Fig. 6. srpk3 KO adult zebrafish show impairment in social interaction.

A Representative image of the experimental setup of social interaction assay in adult zebrafish. B Heat map analysis of social interaction assay in adult zebrafish. Three wild type fish were used as social cue and one as an experimental fish. Black bold line indicates the position of the transparent separator in the water tank. Red and black dashed lines show relative positions of four different zones. Video tracking was analyzed at two different time bins; early stage (2–7 minutes) and late stage (10–15 minutes), respectively.
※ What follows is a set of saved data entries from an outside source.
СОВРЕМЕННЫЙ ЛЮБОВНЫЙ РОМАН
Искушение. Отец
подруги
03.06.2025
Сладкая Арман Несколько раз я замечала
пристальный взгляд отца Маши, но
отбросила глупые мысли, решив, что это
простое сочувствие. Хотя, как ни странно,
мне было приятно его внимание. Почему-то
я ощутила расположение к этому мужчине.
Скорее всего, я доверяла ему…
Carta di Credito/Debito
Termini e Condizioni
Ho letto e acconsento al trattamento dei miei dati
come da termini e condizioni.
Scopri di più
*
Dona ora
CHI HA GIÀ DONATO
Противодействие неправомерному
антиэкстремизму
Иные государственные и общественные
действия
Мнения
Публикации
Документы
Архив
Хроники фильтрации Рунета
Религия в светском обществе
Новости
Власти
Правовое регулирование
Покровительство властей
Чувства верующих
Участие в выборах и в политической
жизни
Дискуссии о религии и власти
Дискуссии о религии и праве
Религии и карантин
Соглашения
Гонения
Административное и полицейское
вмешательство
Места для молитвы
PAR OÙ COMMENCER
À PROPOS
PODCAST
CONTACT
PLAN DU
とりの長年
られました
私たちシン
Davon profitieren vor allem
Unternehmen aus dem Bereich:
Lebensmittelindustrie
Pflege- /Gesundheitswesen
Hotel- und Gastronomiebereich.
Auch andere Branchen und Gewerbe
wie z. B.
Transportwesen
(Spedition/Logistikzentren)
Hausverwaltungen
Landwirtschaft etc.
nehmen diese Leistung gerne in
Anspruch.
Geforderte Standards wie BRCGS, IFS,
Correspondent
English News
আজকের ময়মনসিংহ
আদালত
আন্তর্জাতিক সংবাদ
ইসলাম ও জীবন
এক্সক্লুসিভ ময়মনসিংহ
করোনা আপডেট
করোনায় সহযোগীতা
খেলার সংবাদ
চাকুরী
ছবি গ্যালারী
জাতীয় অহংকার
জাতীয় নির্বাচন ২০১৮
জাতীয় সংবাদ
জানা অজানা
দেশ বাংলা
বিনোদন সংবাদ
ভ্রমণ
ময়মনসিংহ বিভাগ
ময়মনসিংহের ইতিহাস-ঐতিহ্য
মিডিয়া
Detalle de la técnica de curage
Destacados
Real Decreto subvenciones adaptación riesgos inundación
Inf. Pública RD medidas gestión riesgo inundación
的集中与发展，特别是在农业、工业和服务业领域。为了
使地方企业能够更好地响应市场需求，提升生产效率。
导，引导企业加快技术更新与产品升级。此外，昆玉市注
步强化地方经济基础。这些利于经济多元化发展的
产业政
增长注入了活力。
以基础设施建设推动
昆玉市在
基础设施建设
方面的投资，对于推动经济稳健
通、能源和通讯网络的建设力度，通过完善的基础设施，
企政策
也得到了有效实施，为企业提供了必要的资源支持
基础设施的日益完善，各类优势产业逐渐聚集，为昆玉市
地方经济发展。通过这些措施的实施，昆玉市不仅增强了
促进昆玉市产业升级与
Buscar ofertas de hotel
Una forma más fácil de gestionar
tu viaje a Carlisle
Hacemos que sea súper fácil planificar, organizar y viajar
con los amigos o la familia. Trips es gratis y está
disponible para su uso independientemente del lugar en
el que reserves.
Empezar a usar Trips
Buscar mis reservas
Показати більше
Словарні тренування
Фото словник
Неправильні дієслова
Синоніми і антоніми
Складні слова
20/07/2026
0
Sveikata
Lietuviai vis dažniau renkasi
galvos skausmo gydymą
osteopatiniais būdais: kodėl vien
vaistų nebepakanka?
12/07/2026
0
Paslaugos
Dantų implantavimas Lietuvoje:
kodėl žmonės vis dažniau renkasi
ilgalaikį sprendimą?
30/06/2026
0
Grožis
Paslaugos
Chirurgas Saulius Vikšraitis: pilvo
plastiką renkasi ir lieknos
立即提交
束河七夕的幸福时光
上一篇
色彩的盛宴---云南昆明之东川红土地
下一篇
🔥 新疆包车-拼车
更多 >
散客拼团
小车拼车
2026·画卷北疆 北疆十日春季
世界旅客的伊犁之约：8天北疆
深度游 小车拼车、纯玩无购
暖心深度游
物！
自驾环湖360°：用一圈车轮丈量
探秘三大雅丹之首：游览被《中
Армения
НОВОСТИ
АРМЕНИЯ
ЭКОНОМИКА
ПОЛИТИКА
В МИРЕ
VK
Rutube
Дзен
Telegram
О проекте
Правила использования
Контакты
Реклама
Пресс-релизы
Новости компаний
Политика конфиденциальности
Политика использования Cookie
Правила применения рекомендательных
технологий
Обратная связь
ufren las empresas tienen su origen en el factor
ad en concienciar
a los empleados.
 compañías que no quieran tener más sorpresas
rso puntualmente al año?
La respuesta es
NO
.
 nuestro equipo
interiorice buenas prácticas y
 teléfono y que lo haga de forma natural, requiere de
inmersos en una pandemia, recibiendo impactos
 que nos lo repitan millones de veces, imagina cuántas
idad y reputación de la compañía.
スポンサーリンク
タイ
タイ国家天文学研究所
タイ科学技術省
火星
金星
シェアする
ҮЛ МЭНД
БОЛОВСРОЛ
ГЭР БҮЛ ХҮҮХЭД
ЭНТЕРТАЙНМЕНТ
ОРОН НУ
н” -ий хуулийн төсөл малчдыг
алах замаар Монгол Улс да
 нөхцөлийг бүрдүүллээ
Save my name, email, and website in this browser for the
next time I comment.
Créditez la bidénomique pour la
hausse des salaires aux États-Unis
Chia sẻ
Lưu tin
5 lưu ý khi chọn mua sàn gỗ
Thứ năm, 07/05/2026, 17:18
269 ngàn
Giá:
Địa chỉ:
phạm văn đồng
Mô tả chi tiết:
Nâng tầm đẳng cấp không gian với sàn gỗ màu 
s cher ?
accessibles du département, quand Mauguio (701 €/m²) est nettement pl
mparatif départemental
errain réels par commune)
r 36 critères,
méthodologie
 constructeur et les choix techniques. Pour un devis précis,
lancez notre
C Mean time spent by the experimental fish in each zone at late stage of social interaction assay. D Representative image of three shoaling fish. E Representative image of the parameters of bowl used for shoaling bowl assay. F Experimental set up for shoaling bowl assay. Individual adult fish were pointed by arrows. G Quantified data for the average of the inter-fish distance of the shoaling assay. The test was performed in triplicates. For each trial, 3 fish of each genotype were used. Number of experimental fish used; n = 10 for WT and n =10 for KO. All data is represented as mean ± SEM. *p < 0.05 by t-test.

Fig. 7. Reduced size of the valvular cerebelli in adult brain of srpk3 KO zebrafish.

A, B Representative whole brains dissected from a control WT and a KO zebrafish. Doral view, anterior is to the left. C-D”’ Anatomical analysis of brain sections after H-E stain. Frontal sections at three different levels indicated in (A). D”-D”’ Enlargement of valvular cerebelli region in the inlets in D and D’. Asterisk indicates a structural connection between the nucleus lateralis valvulae (NLV) and the valvular cerebelli. DIL, diffuse nucleus of the inferior lobe; PGZ, periventricular gray zone of optic tectum; TeO, tectum opticum; TeV, tectal ventricle; TL, torus longitudinalis; Val, lateral division of valvular cerebelli; Vam, medial division of valvular cerebelli; NLV, nucleus lateralis valvulae; CC, corpus cerebelli. Number of adult zebrafish brain used for analysis; n = 3 for WT and n = 3 for KO.